In the U.S., the Drug Enforcement Administration announced late last week that marijuana would remain illegal under federal law “because it does not meet the criteria for currently accepted medical use in treatment in the United States, there is a lack of accepted safety for its use under medical supervision, and it has a high potential for abuse.”
The U.S. Food and Drug Administration has also not approved botanical marijuana for any use, stating on its website: “This means that the FDA has not found any such product to be safe or effective for the treatment of any disease or condition.”
Dennie Warren, whose wife was diagnosed with incurable stage four lung cancer in May last year, told the Cayman Compass last week that survivor testimonies about the impact of cannabis oil had given his family a glimmer of hope.

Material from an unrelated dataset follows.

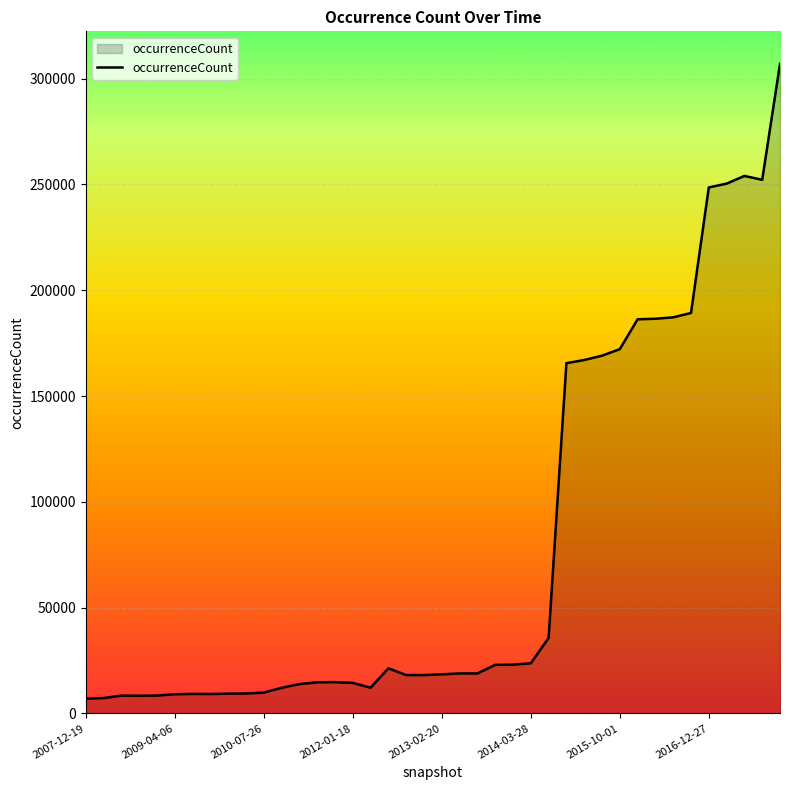

What is the minimum value shown in the chart?

6978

“I understand it doesn’t work in every single person and if it doesn’t work for my wife, at least we know we tried everything. I would hate if she died and we never got the chance to do it,” he said.
“I believe individuals have the right to be in control of their own life, including matters of treatment.”
Mr. Warren, along with MLA Cline Glidden, made a presentation to government in November last year, asking for the law to be altered to allow doctors to prescribe cannabis oil to patients.